E tudo sob a contemplação passiva do Ministério Público, dos diversos órgãos públicos, (conselhos estaduais e municipais, OAB, etc), encarregados de zelar pelo bem-estar dos mais velhos, que, no fim da vida, depois de uma vida de penoso trabalho, caem na desgraça de se verem vítimas do descaso dos gestores da saúde pública deste País.
Urge, pois, que de imediato vozes se levantem para que mais crimes não ocorram em detrimento da população envelhecida, cuja dignidade é a bandeira constitucional a que se recorre, neste momento.
Os cidadãos mais velhos são os que mais merecem respeito em todas as culturas, veja-se de exemplo, as populações indígenas, onde as gerações mais velhas desempenham funções de pajés, caciques, etc. Enfim, integram uma casta que conserva e aplica a experiência, os conhecimentos e a sabedoria de uma determinada nação.
Nesse sentido, CELSO LEAL DA VEIGA JÚNIOR, (2016), em magnífico estudo, doutrina:
“A Vida Humana e os valores subjetivos das Pessoas, em decorrência da evolução social e as implicações da Modernidade, qualificaram o Direito à Vida, podendo se concluir pela existência de uma estrutura política e jurídica voltada ao gerenciamento da Vida Humana, com ações e propostas através dos órgãos de poder do Estado. Para a consecução de tais objetivos, os entes estatais dependem de ações efetivas, que devem ser planejadas em sintonia com Políticas Públicas, que se relacionadas ao Envelhecimento da população no Brasil, teriam de ser desenvolvidas conforme a pretensão do Livro Branco da Previdência Social”. In, (RE) CONSTRUÇÃO DO DIREITO DA PESSOA IDOSA: a Ética do Cuidado e o Novo Constitucionalismo Latino Americano.

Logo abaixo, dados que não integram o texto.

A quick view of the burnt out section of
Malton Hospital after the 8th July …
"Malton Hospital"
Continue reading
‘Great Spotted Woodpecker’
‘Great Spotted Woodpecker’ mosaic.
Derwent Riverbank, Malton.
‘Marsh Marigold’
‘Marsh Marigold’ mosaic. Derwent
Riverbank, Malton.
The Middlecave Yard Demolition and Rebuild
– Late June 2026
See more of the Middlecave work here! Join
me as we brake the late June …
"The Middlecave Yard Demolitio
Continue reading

Nesse jaez, esse segmento populacional, que inspira cuidados e atenção da parte do Poder Público, torna-se cada vez maior, a obrigar que esse ente político crie, urgentemente, políticas, programas e leis capazes de garantir necessidades e direito voltados aos idosos, bem assim adequação de normas eventualmente irregulares.
Para tanto, basta que as instituições apliquem o arsenal de leis já existente em nosso sistema jurídico, de início, procedendo contra os autores dos desvios de recursos públicos, comprovadamente mal-empregados.
Valério Saavedra, Criminalista, Presidente da Associação Brasileira dos Advogados Criminalistas no Estado do Pará – ABRACRIM/PA.